Two symposia were convened to discuss the possibilities and promise of digitizing these data—at the Botanical Society of America's 2017 annual meeting in Fort Worth, Texas, and again at the XIX International Botanical Congress in Shenzhen, China. The proceedings of those symposia have been published as a special issue of Applications in Plant Sciences; the articles discuss a range of methods and remaining challenges for extracting data from botanical collections, as well as applications for collections data once digitized. Many of the authors contributing to the issue are involved in iDigBio (Integrated Digitized Biocollections), a new "national coordinating center for the facilitation and mobilization of biodiversity specimen data," as described by Dr. Gil Nelson, a botanist at Florida State University and coeditor of this issue.
iDigBio is funded by the U.S. National Science Foundation's Advancing Digitization of Biodiversity Collections initiative, and has already digitized about 50 million herbarium specimens. According to Dr. Nelson, "A primary significance has been community building among biodiversity scientists, curators, and collections managers, and developing and disseminating recommended practices and technical skills for getting these jobs done." The challenges of digitizing these data are formidable, said Dr. Nelson, and include "developing computer vision techniques for making species determinations and scoring phenological traits, and developing effective natural language processing algorithms for parsing label data."

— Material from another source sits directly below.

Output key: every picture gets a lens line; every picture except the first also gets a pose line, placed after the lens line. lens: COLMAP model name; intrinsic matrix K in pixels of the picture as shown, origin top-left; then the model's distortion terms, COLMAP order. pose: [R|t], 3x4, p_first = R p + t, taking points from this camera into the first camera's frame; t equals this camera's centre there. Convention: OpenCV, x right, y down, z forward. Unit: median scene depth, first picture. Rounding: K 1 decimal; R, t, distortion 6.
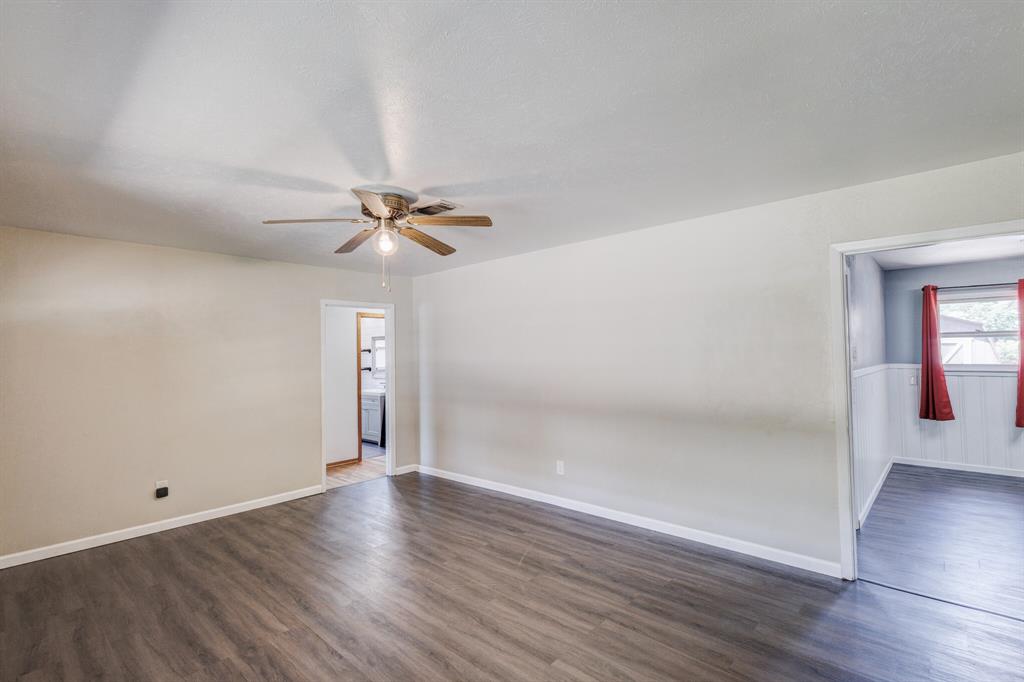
lens RADIAL K [[482.8, 0, 512.0], [0, 482.8, 341.0], [0, 0, 1]] dist [0.009939, 0.000011]
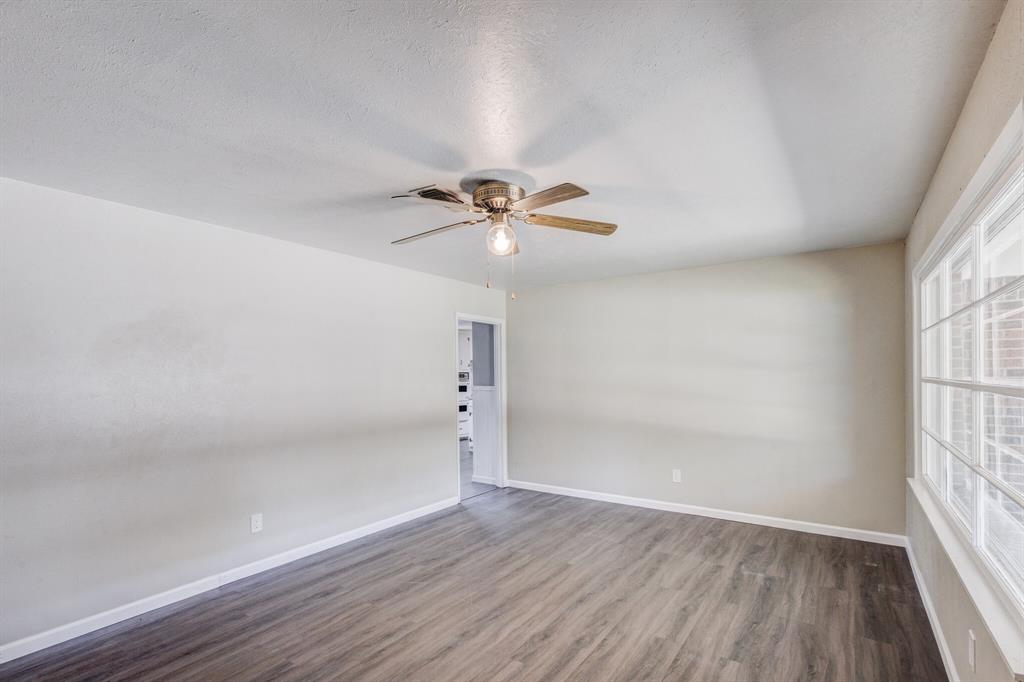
lens RADIAL K [[471.8, 0, 535.7], [0, 471.8, 378.3], [0, 0, 1]] dist [0.013697, 0.000177]
pose [[-0.162798, 0.010786, 0.986600, -0.907863], [-0.008502, 0.999888, -0.012334, 0.048362], [-0.986623, -0.010396, -0.162688, 0.871027]]
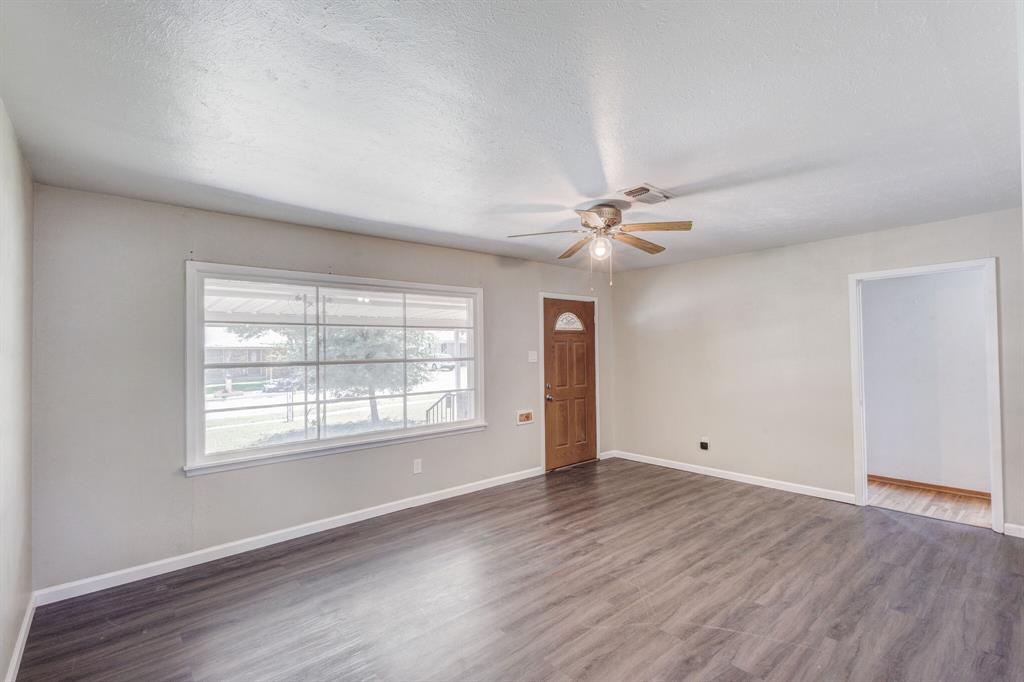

But as the papers in this issue show, steady progress is being made in developing methods to address these challenges. Nelson et al. (2018) and Contreras (2018) address more nuts-and-bolts issues of data management, the former discussing the need for globally unique IDs for herbarium specimens, and the latter providing a workflow for digitizing new fossil leaf collections. Botella et al. (2018) review and discuss the prospects for "computer vision" aided by deep-learning neural networks that, while in their infancy, could eventually identify species from variable images. Yost et al. (2018) offer a protocol for digitizing data on phenology (the timing of events such as flowering or fruiting) from herbarium specimens.
These digitization methods can help unlock valuable herbarium data to address a range of questions. James et al. (2018) discuss how digitized herbarium specimens can be used to show how plant species have responded to global change, for example by using location and time data to model shifts in range. Cantrill (2018) discusses how the Australasian Virtual Herbarium database has been used for ecological and other research. Thiers and Halling (2018) extend the applications to the fungal world, showing how herbarium data can be used as a baseline to determine the distribution of macrofungi in North America. Furthermore, digitization efforts can have real payoff in public perception; Dr. Nelson sees an "increasing presence of biodiversity data and museums in the popular press, which has raised the profiles of herbaria and other collections for the general public." Along these lines, Konrat et al. (2018) show how digital herbarium data can be used to engage citizen scientists.
Through centuries of painstaking collection and cataloguing, botanists have created a unique and irreplaceable bank of data in the tens of millions of herbarium specimens worldwide. But converting a dried, pressed plant specimen with a handwritten label from 1835 into a format that you can fit on a USB stick is no small trick. Using creative thinking, sophisticated methodology, and hard work, these scientists are bringing the valuable information locked in herbarium specimens into the digital age.